«Entre rêves et science»
Fondation Hartung Bergman, Antibes
Jusqu’au 25 septembre 2023
«Entre rêves et science», c’est cet instant où, au seuil du réel et du sensible, le geste de l’artiste rencontre l’imaginaire, se confronte à la matière et à l’infini dans la quête d’une totale abstraction. Cette passionnante aventure qui fut celle de Hans Hartung et de Eva-Anna Bergman nous est maintenant racontée dans la Fondation éponyme à Antibes.
Hans Hartung vient d’Allemagne. A 22 ans il s’installe à Paris et, plus tard, il combattra durant la guerre contre son pays et il y perdra une jambe. En 1929, il rencontre Bergman qui arrive de Norvège; ils se marient, s’installent à Minorque et tous deux se laissent absorber par la lumière méditerranéenne et la force tellurique qui pénètrent leur peinture. Mais neuf ans plus tard, ils divorcent. Pourtant quinze ans après, ils se retrouvent et se remarient. Ils vont alors édifier ces bâtiments qui deviendront la Fondation Hartung Bergman.
A flanc de colline, entre pentes d’oliviers et lumière crue, se déploie la blancheur géométrique de la villa et des ateliers du couple. A elle seule l’architecture cristallise cette fascination pour un espace lié au ciel, à la pureté des angles et au trouble de la couleur. Elle répond pour Hans Hartung à cette aspiration pour l’illimité tout en s’inscrivant dans une proximité avec les mathématiques ou l’astronomie. Comme Pascal, il se passionne pour «le silence éternel de ces espaces infinis», mais il peint ceux-ci avec fougue, en révèle aussi bien les lignes d’horizon que les profondeurs vertigineuses. Parfois la toile vibre d’une couleur quasi monochrome, parfois elle s’anime d’une explosion chromatique et d’un jet d’étoiles dans un ciel déchiré. Conservé à l’identique dans la Fondation, l’atelier du peintre témoigne de cette puissance créatrice par la confection d’outils incongrus et de dispositifs inédits pour une œuvre hallucinée dans sa volonté de saisir astres et trous noirs à travers des explosions graphiques tandis que l’artiste célèbre «le silence éternel» tout en s’assourdissant de la musique de Bach.
Cet espace cosmique fut aussi l’obsession d’Anna-Eva Bergman.
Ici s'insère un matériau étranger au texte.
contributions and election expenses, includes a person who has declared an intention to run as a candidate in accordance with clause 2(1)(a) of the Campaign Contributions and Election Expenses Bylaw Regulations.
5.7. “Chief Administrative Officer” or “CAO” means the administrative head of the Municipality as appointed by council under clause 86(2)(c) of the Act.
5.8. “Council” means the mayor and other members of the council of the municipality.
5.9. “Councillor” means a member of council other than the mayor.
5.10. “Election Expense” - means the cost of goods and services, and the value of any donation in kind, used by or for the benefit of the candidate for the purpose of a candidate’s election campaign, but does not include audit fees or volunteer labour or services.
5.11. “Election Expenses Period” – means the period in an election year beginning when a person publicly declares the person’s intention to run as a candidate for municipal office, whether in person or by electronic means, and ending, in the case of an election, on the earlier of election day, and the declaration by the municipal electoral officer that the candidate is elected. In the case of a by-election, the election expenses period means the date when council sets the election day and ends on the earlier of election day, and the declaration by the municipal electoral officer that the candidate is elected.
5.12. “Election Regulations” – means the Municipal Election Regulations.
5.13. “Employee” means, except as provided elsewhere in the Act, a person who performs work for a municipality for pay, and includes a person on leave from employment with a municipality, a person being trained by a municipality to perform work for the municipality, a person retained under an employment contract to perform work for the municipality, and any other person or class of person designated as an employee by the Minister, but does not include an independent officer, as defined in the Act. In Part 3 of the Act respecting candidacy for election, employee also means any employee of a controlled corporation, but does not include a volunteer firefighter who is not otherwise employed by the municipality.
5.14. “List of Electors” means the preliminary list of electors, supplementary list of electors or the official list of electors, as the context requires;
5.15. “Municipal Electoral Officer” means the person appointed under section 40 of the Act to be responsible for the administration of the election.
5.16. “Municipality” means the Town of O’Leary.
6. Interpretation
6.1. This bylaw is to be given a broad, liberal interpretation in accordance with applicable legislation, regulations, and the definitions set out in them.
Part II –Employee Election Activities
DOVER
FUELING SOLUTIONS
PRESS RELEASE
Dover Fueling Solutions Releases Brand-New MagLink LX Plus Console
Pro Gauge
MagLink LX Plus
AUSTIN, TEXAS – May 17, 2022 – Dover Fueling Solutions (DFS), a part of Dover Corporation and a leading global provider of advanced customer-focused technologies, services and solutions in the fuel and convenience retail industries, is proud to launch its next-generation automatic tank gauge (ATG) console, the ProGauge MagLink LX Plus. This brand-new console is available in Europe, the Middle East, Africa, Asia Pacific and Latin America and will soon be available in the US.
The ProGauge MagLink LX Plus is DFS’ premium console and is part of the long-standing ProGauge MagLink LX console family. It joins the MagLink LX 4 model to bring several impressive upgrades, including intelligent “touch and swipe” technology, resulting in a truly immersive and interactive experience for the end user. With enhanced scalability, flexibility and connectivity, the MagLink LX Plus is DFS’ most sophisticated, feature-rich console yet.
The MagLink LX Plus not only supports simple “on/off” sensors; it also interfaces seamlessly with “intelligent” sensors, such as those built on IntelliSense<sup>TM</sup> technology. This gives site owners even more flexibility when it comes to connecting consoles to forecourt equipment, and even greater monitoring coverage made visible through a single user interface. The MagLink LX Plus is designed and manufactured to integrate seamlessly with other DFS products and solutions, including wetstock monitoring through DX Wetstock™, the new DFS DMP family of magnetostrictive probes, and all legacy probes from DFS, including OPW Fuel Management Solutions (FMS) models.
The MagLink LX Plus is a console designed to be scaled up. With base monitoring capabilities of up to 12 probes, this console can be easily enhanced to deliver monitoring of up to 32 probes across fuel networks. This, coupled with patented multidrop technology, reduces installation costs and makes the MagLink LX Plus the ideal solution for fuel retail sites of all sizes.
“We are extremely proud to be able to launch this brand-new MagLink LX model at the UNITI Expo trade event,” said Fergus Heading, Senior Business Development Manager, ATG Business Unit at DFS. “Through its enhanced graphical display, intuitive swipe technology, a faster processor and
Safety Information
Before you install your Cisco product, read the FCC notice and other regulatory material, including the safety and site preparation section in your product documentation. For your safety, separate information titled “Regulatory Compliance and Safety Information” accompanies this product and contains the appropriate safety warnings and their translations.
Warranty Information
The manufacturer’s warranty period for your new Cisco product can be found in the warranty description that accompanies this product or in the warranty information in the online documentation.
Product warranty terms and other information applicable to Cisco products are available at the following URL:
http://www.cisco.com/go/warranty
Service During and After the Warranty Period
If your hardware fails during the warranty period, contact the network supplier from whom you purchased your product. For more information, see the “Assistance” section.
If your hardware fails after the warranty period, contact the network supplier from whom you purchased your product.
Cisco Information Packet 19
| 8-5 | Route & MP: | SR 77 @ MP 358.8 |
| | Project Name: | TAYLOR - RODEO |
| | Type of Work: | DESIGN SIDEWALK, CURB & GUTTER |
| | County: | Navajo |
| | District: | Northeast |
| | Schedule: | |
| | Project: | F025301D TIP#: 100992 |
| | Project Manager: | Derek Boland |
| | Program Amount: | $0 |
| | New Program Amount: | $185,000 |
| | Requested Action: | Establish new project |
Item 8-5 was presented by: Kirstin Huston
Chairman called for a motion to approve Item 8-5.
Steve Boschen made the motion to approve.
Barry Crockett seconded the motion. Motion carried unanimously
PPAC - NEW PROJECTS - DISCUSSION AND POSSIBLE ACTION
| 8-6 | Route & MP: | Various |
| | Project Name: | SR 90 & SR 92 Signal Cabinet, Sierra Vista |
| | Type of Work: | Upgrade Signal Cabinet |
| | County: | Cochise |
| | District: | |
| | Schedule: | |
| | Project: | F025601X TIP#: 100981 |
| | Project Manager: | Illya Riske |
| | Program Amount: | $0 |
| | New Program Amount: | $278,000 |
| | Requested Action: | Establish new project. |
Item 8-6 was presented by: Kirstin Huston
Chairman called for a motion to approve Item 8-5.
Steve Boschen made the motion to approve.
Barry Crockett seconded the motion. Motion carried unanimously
Elle partage avec son mari cette fascination pour l’inconnu mais dans un cheminement plus méditatif aux confins de l’alchimie et d’une exigence spirituelle. Plus littéraire et venant de l’illustration, elle s’adonne davantage à des recherches sur le nombre d’or et aux courbes ou aux lignes épurées. Si l’horizon apparaît, c’est par la grâce d’un trait qui traverse la toile pour en dégager les plans de vide et de plein. La quête d’une harmonie fondatrice s’imprime sur une feuille d’or ou d’argent que l’artiste travaille dans ses aplats et dans la douceur de ses plis ou de ses aspérités. Avec Hans Hartung elle partage cette même attirance pour les profondeurs de l’espace mais de façon plus mesurée et intellectuelle en s’intéressant aux cosmogonies et aux grands mythes universels. Avec comme pour Hartung, la même admiration pour Fra Angelico dont elle percevait, disait-elle, «une piété cosmique».